Stored dataset items:

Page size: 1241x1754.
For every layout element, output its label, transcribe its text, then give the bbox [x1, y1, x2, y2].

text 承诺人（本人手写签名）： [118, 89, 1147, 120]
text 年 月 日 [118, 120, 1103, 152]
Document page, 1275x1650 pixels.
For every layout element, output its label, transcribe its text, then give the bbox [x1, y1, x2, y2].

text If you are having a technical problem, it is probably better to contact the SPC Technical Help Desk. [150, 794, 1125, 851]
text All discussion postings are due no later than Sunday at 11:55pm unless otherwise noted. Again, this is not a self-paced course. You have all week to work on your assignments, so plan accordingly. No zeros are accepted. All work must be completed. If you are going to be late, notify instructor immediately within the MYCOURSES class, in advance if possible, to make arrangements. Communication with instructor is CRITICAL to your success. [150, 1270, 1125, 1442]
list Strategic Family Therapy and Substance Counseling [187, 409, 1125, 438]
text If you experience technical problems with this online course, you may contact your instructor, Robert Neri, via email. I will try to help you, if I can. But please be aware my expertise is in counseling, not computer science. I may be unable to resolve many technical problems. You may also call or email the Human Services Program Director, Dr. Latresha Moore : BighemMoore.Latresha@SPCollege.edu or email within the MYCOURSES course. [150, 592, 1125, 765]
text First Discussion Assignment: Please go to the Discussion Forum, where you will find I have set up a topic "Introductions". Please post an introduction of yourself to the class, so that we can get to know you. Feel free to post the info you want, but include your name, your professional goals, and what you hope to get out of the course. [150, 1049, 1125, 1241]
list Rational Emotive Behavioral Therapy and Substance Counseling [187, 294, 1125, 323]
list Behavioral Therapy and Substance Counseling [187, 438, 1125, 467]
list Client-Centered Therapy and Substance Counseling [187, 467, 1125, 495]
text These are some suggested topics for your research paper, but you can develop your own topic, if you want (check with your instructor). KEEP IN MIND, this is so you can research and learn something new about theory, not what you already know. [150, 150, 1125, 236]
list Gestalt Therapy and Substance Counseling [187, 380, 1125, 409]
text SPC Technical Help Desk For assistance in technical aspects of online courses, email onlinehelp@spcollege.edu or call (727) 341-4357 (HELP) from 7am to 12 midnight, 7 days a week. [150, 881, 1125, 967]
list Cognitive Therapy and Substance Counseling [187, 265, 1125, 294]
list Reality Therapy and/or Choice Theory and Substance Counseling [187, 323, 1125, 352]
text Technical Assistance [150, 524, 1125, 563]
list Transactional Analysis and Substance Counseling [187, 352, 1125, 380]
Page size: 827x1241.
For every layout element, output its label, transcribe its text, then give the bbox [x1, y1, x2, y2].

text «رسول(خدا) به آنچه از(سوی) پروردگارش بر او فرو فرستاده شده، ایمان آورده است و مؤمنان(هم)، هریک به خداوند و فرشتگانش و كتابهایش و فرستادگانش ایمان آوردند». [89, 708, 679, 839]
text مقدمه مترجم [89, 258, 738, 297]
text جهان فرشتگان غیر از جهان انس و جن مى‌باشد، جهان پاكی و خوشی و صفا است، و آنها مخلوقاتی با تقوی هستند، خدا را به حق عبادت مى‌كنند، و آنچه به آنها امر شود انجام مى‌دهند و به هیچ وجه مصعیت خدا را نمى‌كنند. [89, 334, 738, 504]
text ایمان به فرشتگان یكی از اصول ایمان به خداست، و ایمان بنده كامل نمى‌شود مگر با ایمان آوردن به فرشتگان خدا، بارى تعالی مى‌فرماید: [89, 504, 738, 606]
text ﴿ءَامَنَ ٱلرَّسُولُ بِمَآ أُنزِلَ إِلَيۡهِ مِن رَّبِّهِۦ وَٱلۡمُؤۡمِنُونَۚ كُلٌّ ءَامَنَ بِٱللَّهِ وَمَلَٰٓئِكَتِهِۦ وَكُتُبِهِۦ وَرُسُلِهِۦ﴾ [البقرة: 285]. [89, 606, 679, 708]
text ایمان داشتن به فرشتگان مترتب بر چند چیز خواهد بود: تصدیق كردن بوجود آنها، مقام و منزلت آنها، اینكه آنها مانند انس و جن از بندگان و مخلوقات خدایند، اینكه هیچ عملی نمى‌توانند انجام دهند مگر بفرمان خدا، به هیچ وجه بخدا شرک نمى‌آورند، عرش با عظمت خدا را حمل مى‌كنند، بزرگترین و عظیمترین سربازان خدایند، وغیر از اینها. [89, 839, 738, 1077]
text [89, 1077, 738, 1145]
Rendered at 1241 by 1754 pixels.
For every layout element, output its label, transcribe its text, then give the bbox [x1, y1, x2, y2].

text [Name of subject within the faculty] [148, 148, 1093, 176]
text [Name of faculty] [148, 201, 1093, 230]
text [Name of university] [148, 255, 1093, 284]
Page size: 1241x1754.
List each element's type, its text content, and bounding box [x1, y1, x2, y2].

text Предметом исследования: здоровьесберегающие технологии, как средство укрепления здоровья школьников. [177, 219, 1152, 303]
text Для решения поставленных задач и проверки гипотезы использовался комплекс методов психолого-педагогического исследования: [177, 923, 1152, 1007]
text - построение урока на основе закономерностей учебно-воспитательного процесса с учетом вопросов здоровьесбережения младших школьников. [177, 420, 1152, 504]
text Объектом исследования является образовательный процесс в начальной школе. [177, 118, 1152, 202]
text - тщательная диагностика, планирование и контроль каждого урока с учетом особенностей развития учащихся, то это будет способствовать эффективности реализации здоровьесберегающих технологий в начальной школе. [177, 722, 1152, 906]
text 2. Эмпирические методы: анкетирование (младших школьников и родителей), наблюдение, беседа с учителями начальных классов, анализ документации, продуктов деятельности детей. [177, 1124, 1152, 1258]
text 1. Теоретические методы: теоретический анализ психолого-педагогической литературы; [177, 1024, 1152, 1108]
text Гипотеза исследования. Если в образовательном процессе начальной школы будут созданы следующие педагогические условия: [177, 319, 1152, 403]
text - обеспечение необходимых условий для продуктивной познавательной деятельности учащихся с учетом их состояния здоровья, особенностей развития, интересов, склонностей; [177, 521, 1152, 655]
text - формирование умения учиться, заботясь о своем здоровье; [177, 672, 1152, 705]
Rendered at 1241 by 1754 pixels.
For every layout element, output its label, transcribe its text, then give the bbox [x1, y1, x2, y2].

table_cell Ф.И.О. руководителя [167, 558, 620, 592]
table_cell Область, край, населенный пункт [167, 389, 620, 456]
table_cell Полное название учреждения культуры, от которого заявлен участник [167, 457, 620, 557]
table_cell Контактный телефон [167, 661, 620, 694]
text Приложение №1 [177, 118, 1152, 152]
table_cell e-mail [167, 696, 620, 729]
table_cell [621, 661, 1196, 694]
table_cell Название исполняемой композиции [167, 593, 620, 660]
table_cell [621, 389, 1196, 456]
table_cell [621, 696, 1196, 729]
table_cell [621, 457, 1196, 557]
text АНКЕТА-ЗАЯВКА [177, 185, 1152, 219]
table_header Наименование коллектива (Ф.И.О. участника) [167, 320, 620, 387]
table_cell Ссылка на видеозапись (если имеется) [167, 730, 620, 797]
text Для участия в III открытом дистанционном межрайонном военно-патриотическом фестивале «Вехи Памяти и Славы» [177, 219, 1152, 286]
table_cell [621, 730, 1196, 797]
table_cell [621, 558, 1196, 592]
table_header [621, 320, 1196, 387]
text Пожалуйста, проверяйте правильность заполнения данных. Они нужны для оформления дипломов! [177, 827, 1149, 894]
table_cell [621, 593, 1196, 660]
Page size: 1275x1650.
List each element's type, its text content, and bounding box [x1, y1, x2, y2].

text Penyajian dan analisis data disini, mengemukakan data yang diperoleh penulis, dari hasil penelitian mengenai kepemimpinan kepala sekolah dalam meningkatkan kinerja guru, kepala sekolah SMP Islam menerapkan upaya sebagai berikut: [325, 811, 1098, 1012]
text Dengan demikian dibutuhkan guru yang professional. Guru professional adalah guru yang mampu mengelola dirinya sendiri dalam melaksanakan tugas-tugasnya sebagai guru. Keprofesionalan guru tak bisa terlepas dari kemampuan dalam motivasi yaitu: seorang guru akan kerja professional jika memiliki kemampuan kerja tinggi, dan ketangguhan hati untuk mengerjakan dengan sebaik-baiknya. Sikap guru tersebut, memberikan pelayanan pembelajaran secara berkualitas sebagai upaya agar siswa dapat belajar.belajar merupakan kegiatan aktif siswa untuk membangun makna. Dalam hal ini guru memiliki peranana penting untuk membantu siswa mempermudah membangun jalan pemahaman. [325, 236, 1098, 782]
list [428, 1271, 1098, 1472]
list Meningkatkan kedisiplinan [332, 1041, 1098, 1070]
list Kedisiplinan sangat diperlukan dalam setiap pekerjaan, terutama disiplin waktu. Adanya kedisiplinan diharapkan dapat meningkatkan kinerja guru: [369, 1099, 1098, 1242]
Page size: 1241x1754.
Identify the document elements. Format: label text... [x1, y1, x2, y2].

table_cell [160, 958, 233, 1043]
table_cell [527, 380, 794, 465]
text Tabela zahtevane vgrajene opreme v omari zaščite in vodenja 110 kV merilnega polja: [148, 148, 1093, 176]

Prompt:
Write the "Identify the document" line and all later lines exactly. Stop at the end of the data.

Solution to the exercise:
Identify the document elements. Format: label text... [x1, y1, x2, y2].

table_cell [160, 958, 233, 1043]
table_cell [527, 380, 794, 465]
text Tabela zahtevane vgrajene opreme v omari zaščite in vodenja 110 kV merilnega polja: [148, 148, 1093, 176]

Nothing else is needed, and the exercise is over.